== Exercise objective ==
Each record below should be returned exactly, with its pictures left out.

== Information provided ==
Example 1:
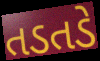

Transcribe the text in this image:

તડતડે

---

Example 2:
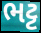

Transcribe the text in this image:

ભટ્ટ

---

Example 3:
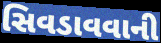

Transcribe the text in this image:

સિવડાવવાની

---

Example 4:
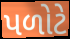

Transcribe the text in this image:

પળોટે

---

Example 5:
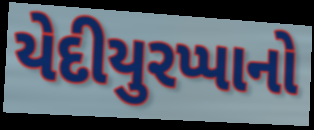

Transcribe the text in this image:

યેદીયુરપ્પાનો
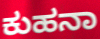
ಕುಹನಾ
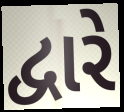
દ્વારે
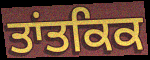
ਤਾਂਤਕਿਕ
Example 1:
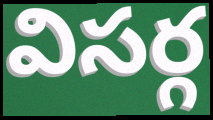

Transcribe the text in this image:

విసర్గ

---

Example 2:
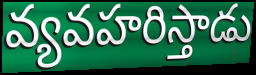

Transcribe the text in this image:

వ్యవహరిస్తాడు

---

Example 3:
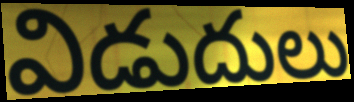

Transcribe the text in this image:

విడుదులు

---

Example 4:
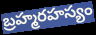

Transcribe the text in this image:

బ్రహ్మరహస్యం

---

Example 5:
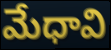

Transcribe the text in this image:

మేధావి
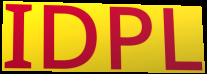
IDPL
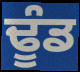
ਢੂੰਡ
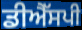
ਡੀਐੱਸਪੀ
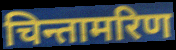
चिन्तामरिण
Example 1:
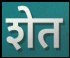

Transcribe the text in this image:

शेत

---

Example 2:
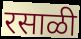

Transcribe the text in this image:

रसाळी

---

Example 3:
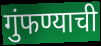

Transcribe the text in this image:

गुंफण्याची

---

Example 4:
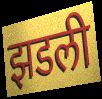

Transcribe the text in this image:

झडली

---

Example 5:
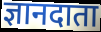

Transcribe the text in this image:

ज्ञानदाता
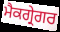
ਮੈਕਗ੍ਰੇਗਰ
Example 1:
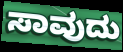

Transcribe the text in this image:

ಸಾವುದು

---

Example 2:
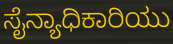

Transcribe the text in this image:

== Solution to the exercise ==
Example 1:

Transcribe the text in this image:

તડતડે

---

Example 2:

Transcribe the text in this image:

ભટ્ટ

---

Example 3:

Transcribe the text in this image:

સિવડાવવાની

---

Example 4:

Transcribe the text in this image:

પળોટે

---

Example 5:

Transcribe the text in this image:

યેદીયુરપ્પાનો
ಕುಹನಾ
દ્વારે
ਤਾਂਤਕਿਕ
Example 1:

Transcribe the text in this image:

విసర్గ

---

Example 2:

Transcribe the text in this image:

వ్యవహరిస్తాడు

---

Example 3:

Transcribe the text in this image:

విడుదులు

---

Example 4:

Transcribe the text in this image:

బ్రహ్మరహస్యం

---

Example 5:

Transcribe the text in this image:

మేధావి
IDPL
ਢੂੰਡ
ਡੀਐੱਸਪੀ
चिन्तामरिण
Example 1:

Transcribe the text in this image:

शेत

---

Example 2:

Transcribe the text in this image:

रसाळी

---

Example 3:

Transcribe the text in this image:

गुंफण्याची

---

Example 4:

Transcribe the text in this image:

झडली

---

Example 5:

Transcribe the text in this image:

ज्ञानदाता
ਮੈਕਗ੍ਰੇਗਰ
Example 1:

Transcribe the text in this image:

ಸಾವುದು

---

Example 2:

Transcribe the text in this image:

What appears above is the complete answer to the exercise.